At his previous job, Nadhir Ashafiq headed a small courier unit where he first experimented with lori sewa (lorry rentals) services and saw a potential to disrupt the competitive logistics industry. Today, TheLorry.com offers on-demand logistics in its home country of Malaysia as well as Singapore and Thailand.

He was doing what the merchants and businessmen of Southeast Asia have done for generations. The region’s entrepreneurs know that to compete with businesses from countries like China and India, they have to look beyond their local market. They understand instinctively that if you want to go big, you need to go regional.

The success of Southeast Asia’s entrepreneurs depends on the region’s continuing integration. Since its founding in 1967, Asean members have worked hard to eliminate tariffs and improve regional connectivity. Because of these efforts, Asean is the sixth largest economy in the world today.

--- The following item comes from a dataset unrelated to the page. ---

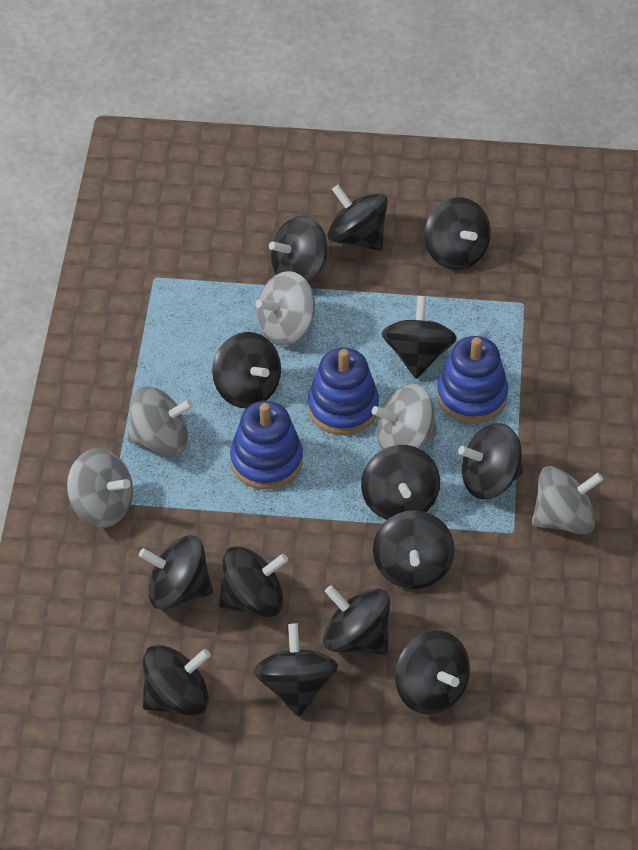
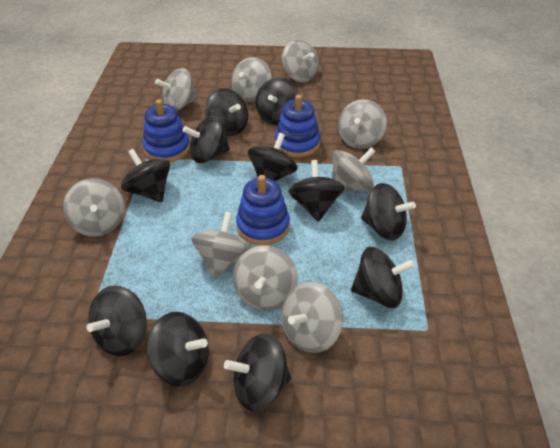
black spinning top: 14 -> 11
grey spinning top: 5 -> 9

For Asean to entrench its position among the world’s leading economies, it needs to take advantage of the Fourth Industrial Revolution. Digital and internet-based technology is creating new business models, making it cheaper and faster to come up with new products and ideas. If Southeast Asia rides this wave of technological empowerment, and if it does so together as a region, the opportunities for its small and medium enterprises and the region’s economy are unprecedented. According to research published recently by Bain & Company, Asean digital integration could stimulate a US$1 trillion GDP uplift by 2025.

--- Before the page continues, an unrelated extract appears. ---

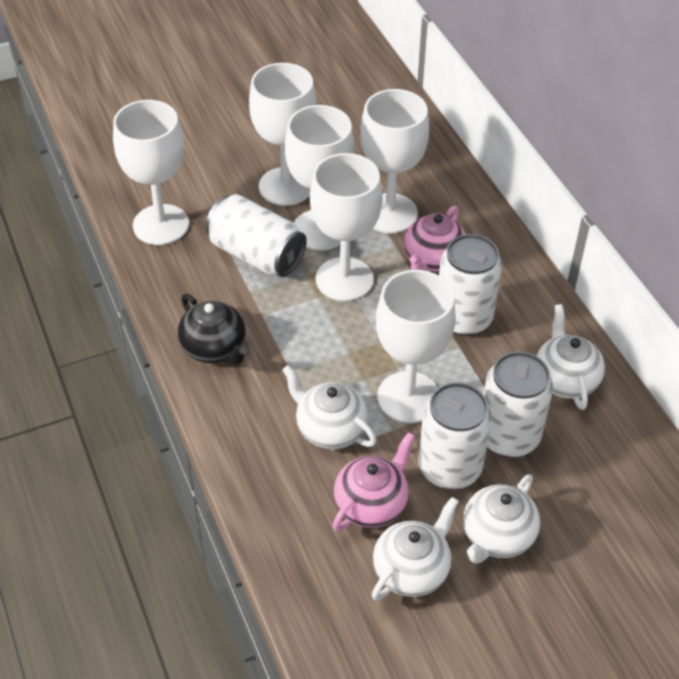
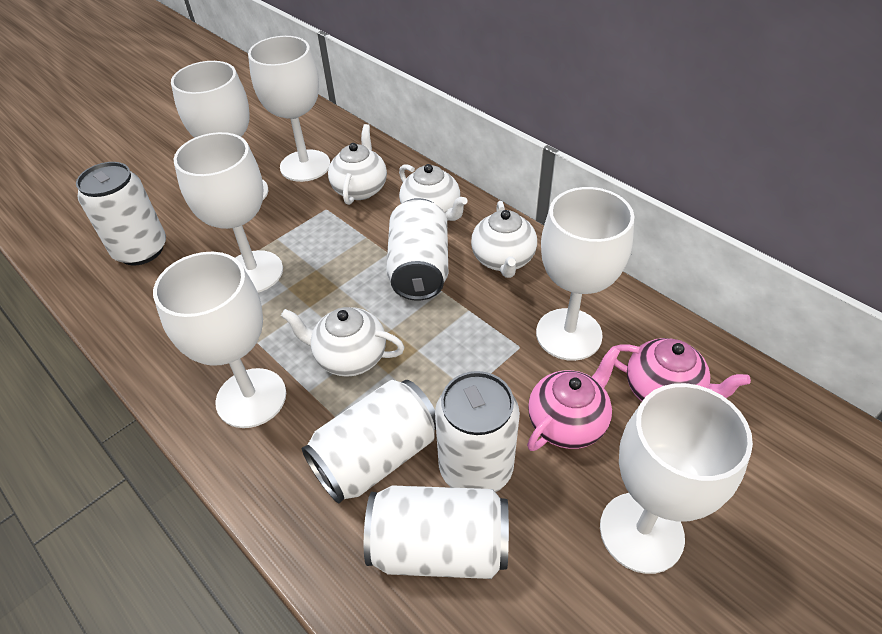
black teapot: 1 -> 0
white can: 4 -> 5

Currently, Asean’s digital economy is 7% of its GDP, compared with China (16%), the EU-5 (27%) and the US (35%). This is clearly a massive digital opportunity for Asean. A single Asean digital community would enable Malaysian SMEs to sell their goods and services to the 330 million internet users in the region, rather than just the 26 million in Malaysia.

As local entities, SMEs may lack room to expand. But as regional enterprises, they have access to the world’s sixth largest economy, its third-largest population and a young, rapidly growing middle class. The region’s SMEs account for 50% of its GDP and employ more than 80% of its workforce. They need to contribute to growth if Asean’s digital economy is to benefit everyone.

There are three measures that are key to unlocking this opportunity for Southeast Asia’s SMEs. First, free flow of data. The free flow of data across borders is essential to support digital trade, drive innovation and lower costs of regional operations for businesses.

Second, an open and interoperable digital payments system. A connected network of national payment systems would help Southeast Asian consumers and corporations make financial transactions across borders seamlessly, enhancing trade and business activity.

Finally, harmonised and streamlined national regulations on trans-border commerce will enable Southeast Asian companies to spend less on navigating different jurisdictions and more on bringing their goods and services to other countries.

Industry also needs to support governments in building a more integrated digital community. Companies have a responsibility to invest in the communities we work in. At Google, we believe that SMEs are the backbone of local communities and the future of any economy. If SMEs in Asean do well, everyone in the region is uplifted as well. That’s why Google is committed to supporting SMEs in Asean. We aim to have the three million SME workers across all 10 Asean countries trained in digital skills by 2020.

Last month in Singapore, Asean economic ministers adopted a framework to advance Asean digital integration. This is an important first step towards empowering the region’s SMEs to drive a US$1 trillion increase in GDP by 2025. More remains to be done. It is time for us to work together in realising a brighter, digital future for everyone in Asean.


Caesar Sengupta is general manager of Next Billion Users and Payments, Google. Since joining Google in 2006, Caesar has led its efforts to engage the next billion users by building useful products and features, such as Datally and Files Go, that cater specifically for high-user-growth countries like India, Indonesia, Brazil and Nigeria, as well as payment solutions Google Pay and Tez.